(Prompt)
The full set of entries is to be returned word for word.

Extracted page text data:
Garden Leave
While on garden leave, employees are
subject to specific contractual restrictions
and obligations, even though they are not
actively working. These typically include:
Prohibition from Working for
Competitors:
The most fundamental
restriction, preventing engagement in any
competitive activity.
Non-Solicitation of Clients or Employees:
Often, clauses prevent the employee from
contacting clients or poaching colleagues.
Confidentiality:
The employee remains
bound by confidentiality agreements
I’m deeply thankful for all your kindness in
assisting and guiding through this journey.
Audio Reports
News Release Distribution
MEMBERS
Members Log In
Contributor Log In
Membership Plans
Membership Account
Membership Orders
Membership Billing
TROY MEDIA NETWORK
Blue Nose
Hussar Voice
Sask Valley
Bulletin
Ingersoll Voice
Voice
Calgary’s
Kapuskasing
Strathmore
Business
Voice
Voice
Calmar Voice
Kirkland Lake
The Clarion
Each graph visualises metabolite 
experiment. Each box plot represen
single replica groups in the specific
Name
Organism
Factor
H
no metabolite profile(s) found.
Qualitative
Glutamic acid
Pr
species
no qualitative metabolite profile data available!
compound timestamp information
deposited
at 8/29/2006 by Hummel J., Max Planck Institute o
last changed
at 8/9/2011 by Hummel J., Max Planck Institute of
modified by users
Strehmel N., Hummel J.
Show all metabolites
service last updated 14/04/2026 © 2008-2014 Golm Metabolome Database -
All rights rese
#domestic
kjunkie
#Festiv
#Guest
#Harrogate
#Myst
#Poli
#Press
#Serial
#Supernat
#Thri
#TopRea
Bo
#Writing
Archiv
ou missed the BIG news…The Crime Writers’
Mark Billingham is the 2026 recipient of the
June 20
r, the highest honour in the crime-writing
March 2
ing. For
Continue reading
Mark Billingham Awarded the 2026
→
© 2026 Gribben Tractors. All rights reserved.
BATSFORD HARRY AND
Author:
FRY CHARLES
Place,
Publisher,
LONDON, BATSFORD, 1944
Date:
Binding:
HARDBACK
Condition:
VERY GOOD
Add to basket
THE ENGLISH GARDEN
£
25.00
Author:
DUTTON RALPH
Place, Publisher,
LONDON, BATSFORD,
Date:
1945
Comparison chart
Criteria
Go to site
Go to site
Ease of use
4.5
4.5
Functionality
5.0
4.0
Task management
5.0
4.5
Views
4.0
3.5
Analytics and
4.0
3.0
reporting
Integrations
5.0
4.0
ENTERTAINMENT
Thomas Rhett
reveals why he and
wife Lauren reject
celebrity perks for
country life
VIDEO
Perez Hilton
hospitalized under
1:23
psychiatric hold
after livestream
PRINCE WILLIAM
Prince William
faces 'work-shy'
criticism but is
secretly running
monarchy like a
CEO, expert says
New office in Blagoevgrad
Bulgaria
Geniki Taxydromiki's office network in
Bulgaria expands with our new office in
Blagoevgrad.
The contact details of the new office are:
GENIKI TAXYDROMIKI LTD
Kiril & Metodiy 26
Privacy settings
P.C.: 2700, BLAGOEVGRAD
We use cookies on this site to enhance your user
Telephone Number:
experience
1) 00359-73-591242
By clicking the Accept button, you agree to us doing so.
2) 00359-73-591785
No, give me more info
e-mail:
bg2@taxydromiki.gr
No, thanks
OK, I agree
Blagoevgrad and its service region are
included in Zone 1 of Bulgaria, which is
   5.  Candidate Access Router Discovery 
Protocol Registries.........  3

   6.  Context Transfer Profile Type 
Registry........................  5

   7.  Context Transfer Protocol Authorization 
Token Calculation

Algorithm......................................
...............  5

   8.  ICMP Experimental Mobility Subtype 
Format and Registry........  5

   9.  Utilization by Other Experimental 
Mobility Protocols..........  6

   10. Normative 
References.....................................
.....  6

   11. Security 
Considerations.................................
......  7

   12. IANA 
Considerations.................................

(Expected output)
Garden Leave
While on garden leave, employees are
subject to specific contractual restrictions
and obligations, even though they are not
actively working. These typically include:
Prohibition from Working for
Competitors:
The most fundamental
restriction, preventing engagement in any
competitive activity.
Non-Solicitation of Clients or Employees:
Often, clauses prevent the employee from
contacting clients or poaching colleagues.
Confidentiality:
The employee remains
bound by confidentiality agreements
I’m deeply thankful for all your kindness in
assisting and guiding through this journey.
Audio Reports
News Release Distribution
MEMBERS
Members Log In
Contributor Log In
Membership Plans
Membership Account
Membership Orders
Membership Billing
TROY MEDIA NETWORK
Blue Nose
Hussar Voice
Sask Valley
Bulletin
Ingersoll Voice
Voice
Calgary’s
Kapuskasing
Strathmore
Business
Voice
Voice
Calmar Voice
Kirkland Lake
The Clarion
Each graph visualises metabolite 
experiment. Each box plot represen
single replica groups in the specific
Name
Organism
Factor
H
no metabolite profile(s) found.
Qualitative
Glutamic acid
Pr
species
no qualitative metabolite profile data available!
compound timestamp information
deposited
at 8/29/2006 by Hummel J., Max Planck Institute o
last changed
at 8/9/2011 by Hummel J., Max Planck Institute of
modified by users
Strehmel N., Hummel J.
Show all metabolites
service last updated 14/04/2026 © 2008-2014 Golm Metabolome Database -
All rights rese
#domestic
kjunkie
#Festiv
#Guest
#Harrogate
#Myst
#Poli
#Press
#Serial
#Supernat
#Thri
#TopRea
Bo
#Writing
Archiv
ou missed the BIG news…The Crime Writers’
Mark Billingham is the 2026 recipient of the
June 20
r, the highest honour in the crime-writing
March 2
ing. For
Continue reading
Mark Billingham Awarded the 2026
→
© 2026 Gribben Tractors. All rights reserved.
BATSFORD HARRY AND
Author:
FRY CHARLES
Place,
Publisher,
LONDON, BATSFORD, 1944
Date:
Binding:
HARDBACK
Condition:
VERY GOOD
Add to basket
THE ENGLISH GARDEN
£
25.00
Author:
DUTTON RALPH
Place, Publisher,
LONDON, BATSFORD,
Date:
1945
Comparison chart
Criteria
Go to site
Go to site
Ease of use
4.5
4.5
Functionality
5.0
4.0
Task management
5.0
4.5
Views
4.0
3.5
Analytics and
4.0
3.0
reporting
Integrations
5.0
4.0
ENTERTAINMENT
Thomas Rhett
reveals why he and
wife Lauren reject
celebrity perks for
country life
VIDEO
Perez Hilton
hospitalized under
1:23
psychiatric hold
after livestream
PRINCE WILLIAM
Prince William
faces 'work-shy'
criticism but is
secretly running
monarchy like a
CEO, expert says
New office in Blagoevgrad
Bulgaria
Geniki Taxydromiki's office network in
Bulgaria expands with our new office in
Blagoevgrad.
The contact details of the new office are:
GENIKI TAXYDROMIKI LTD
Kiril & Metodiy 26
Privacy settings
P.C.: 2700, BLAGOEVGRAD
We use cookies on this site to enhance your user
Telephone Number:
experience
1) 00359-73-591242
By clicking the Accept button, you agree to us doing so.
2) 00359-73-591785
No, give me more info
e-mail:
bg2@taxydromiki.gr
No, thanks
OK, I agree
Blagoevgrad and its service region are
included in Zone 1 of Bulgaria, which is
   5.  Candidate Access Router Discovery 
Protocol Registries.........  3

   6.  Context Transfer Profile Type 
Registry........................  5

   7.  Context Transfer Protocol Authorization 
Token Calculation

Algorithm......................................
...............  5

   8.  ICMP Experimental Mobility Subtype 
Format and Registry........  5

   9.  Utilization by Other Experimental 
Mobility Protocols..........  6

   10. Normative 
References.....................................
.....  6

   11. Security 
Considerations.................................
......  7

   12. IANA 
Considerations.................................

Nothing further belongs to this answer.